Members of the Berezovsky family declined to comment on the verdict as they left the court in Windsor.
Berezovsky was a key power broker in the Kremlin but fled to Britain when he fell out with President Vladimir Putin and was granted asylum.
The tycoon's bodyguard, who found Berezovsky's body, told the inquest that his employer had been depressed after losing a £3 billion ($4.7 billion, 3.6 billion euros) damages claim against fellow oligarch Roman Abramovich in 2012.
The coroner said: "It is clear to me and the witnesses I have heard that it had a significant effect not only on his finances but also on his mental health."

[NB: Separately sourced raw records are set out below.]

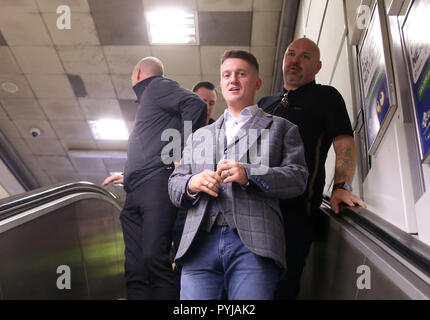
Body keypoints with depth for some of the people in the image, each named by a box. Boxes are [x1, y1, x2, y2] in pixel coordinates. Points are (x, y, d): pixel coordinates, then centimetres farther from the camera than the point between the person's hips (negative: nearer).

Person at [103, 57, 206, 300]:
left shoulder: (157, 86, 9)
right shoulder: (146, 99, 36)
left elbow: (195, 104, -11)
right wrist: (128, 176, 38)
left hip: (158, 184, -9)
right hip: (135, 194, 9)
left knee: (155, 257, -20)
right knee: (135, 268, -1)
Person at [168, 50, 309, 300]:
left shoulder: (281, 128, 18)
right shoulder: (199, 136, 27)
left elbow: (298, 178, 5)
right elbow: (174, 184, 22)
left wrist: (249, 174, -11)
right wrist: (192, 184, -3)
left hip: (254, 244, -2)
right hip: (200, 244, 3)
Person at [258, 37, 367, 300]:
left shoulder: (326, 97, 9)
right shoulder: (265, 103, 25)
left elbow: (345, 144, -3)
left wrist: (341, 186, -18)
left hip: (296, 211, -5)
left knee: (280, 287, -6)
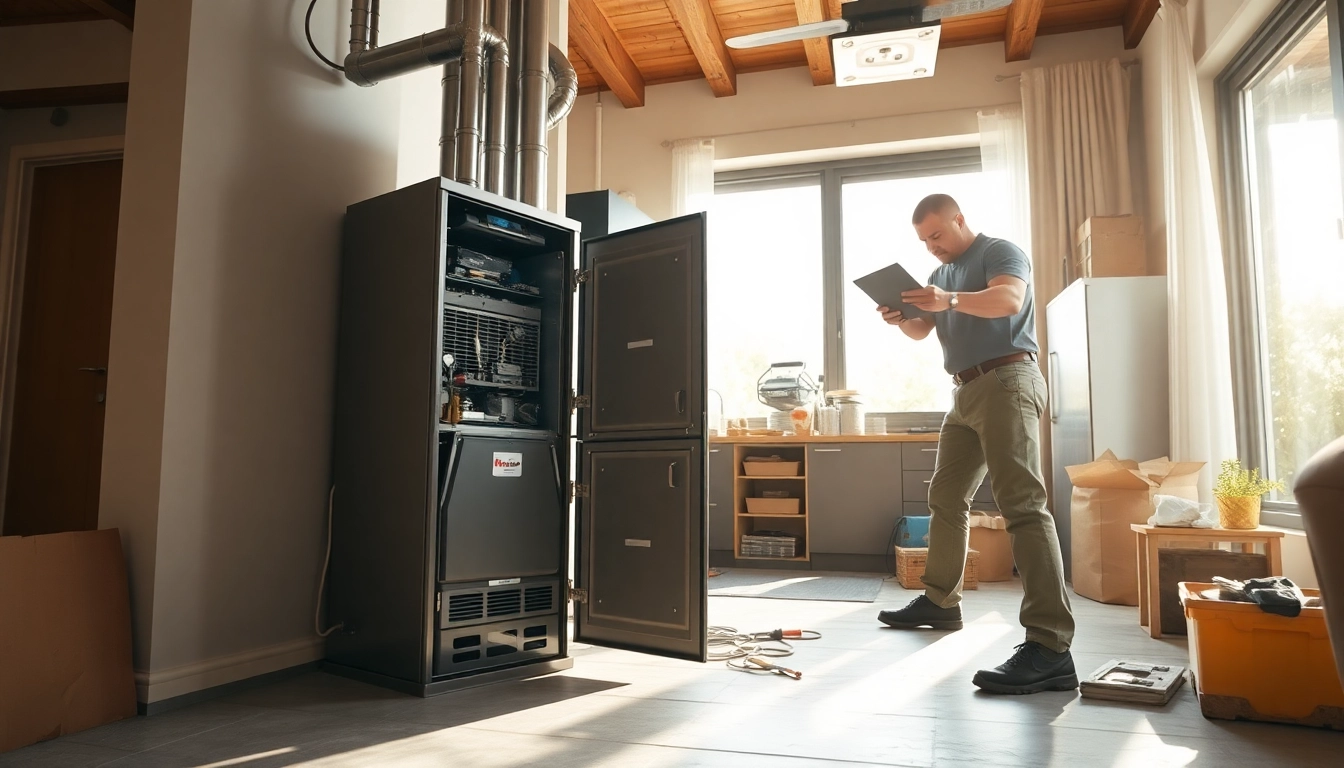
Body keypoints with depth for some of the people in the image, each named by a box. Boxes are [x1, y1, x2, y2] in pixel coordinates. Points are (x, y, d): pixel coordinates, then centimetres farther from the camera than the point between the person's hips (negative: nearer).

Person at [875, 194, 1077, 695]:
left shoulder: (1000, 252, 0)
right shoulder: (941, 274, 23)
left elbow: (1009, 299, -20)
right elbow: (921, 331, 16)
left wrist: (950, 301, -36)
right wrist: (900, 319, -7)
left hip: (1006, 381, -9)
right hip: (966, 391, 9)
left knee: (1021, 502, -20)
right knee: (946, 497, 13)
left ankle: (1050, 647, -26)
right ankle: (940, 602, 26)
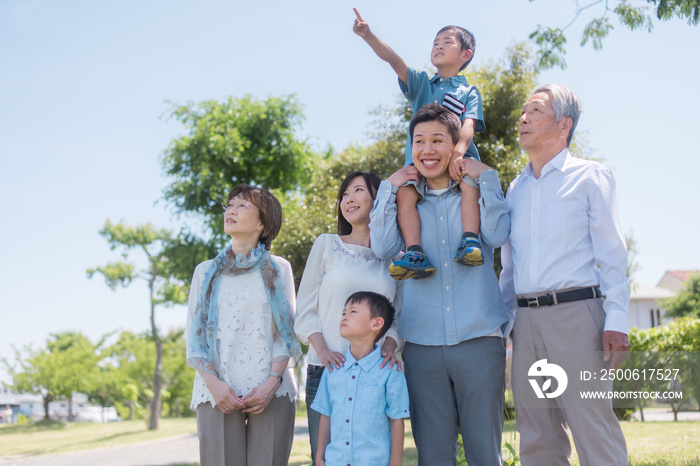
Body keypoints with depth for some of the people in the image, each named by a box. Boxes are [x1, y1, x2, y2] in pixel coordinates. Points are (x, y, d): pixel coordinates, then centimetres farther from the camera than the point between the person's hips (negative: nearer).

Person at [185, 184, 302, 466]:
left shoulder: (278, 269, 11)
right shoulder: (206, 271, 15)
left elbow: (287, 331, 5)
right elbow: (195, 334, 8)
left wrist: (272, 382, -9)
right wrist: (213, 383, -7)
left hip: (271, 392, -1)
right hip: (218, 392, 1)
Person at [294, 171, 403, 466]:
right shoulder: (326, 245, 11)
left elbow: (399, 316, 12)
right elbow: (305, 309, 8)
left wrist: (389, 348, -8)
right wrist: (322, 350, -8)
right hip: (326, 370, -1)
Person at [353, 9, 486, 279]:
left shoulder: (469, 92, 15)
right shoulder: (420, 83, 22)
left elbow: (469, 125, -3)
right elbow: (393, 60, 7)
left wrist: (459, 152, -25)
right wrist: (368, 36, -11)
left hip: (459, 157, -2)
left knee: (470, 184, -34)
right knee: (405, 193, -25)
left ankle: (470, 242, -37)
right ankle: (415, 254, -31)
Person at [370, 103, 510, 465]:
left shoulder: (476, 193, 11)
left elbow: (497, 235, -6)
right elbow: (383, 247, -1)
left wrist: (486, 178, -2)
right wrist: (390, 188, 1)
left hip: (479, 339, -1)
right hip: (422, 343, 1)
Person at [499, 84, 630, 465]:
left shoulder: (589, 177, 5)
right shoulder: (516, 188, 19)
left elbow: (612, 254, -1)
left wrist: (616, 322, -11)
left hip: (574, 313, -5)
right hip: (526, 319, 5)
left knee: (594, 430, -8)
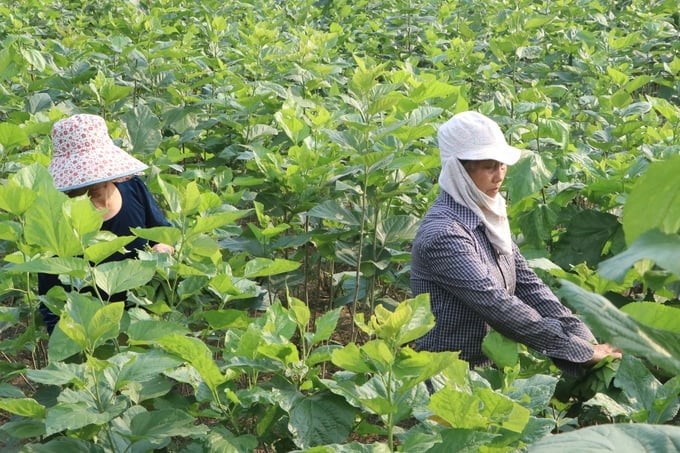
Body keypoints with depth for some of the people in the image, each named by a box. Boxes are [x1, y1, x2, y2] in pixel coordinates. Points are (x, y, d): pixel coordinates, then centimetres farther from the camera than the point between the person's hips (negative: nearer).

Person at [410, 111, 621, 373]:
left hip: (489, 369, 7)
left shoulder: (485, 216, 5)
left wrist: (587, 341, -8)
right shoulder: (443, 233, -20)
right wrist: (581, 350, -21)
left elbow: (527, 284, 2)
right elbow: (497, 306, -24)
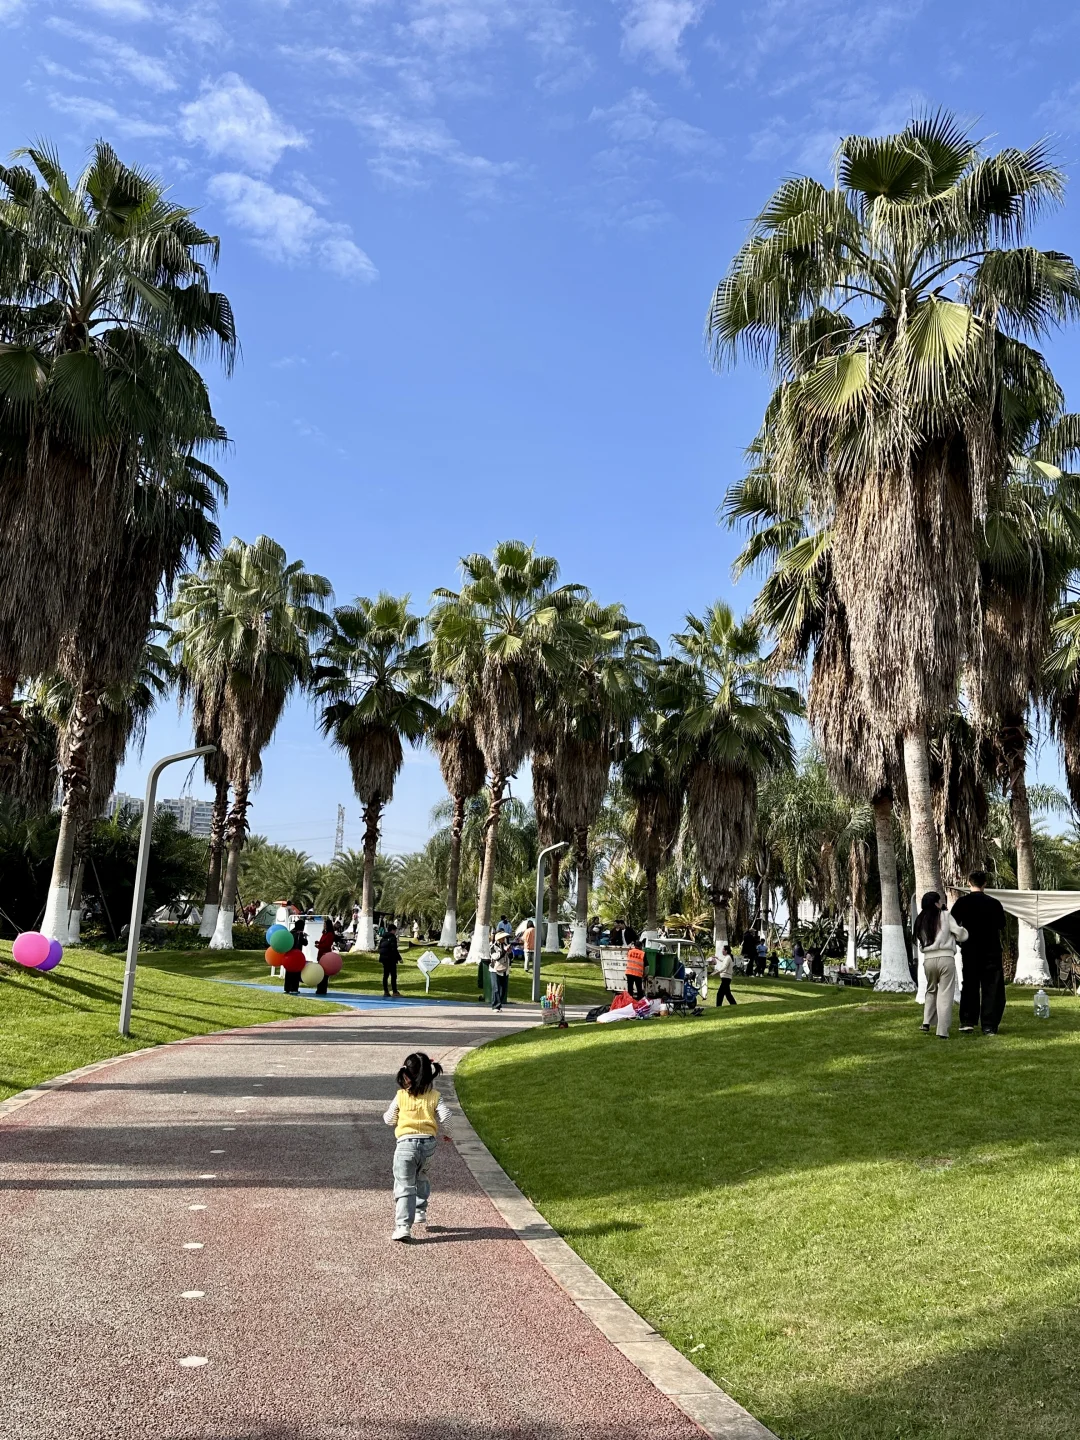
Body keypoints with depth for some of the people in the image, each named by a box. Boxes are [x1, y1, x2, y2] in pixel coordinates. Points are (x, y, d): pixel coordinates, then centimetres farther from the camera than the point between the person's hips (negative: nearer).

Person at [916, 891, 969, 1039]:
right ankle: (942, 1031, -2)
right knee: (945, 995, 1)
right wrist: (963, 930, 20)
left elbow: (921, 940, 12)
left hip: (928, 959, 4)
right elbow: (961, 934, -1)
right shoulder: (945, 915, 0)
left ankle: (927, 1023, 12)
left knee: (931, 991, 23)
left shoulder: (921, 920, 12)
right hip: (946, 958, -4)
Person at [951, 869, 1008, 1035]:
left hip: (970, 951, 0)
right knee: (991, 988, 5)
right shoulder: (994, 903, -1)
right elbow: (1002, 929, 7)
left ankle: (967, 1022, 4)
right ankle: (989, 1026, 3)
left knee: (970, 986, 11)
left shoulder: (962, 902, -4)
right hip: (992, 951, 0)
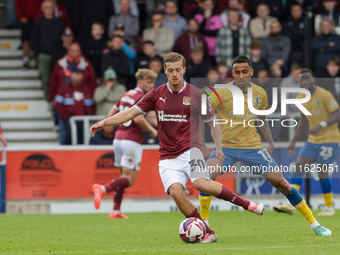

Although there were suggestions that Berezovsky -- who had survived at least two assassination attempts -- was murdered, police did not find any evidence of foul play.
Berezovsky was a friend of Russian dissident Alexander Litvinenko, who was murdered with radioactive polonium in London in 2006, and had been due to testify at Litvinenko's own inquest.
In the immediate aftermath of Berezovsky's death, experts from Britain's Atomic Weapons Establishment attended the scene but found no evidence of radiation, the inquest heard.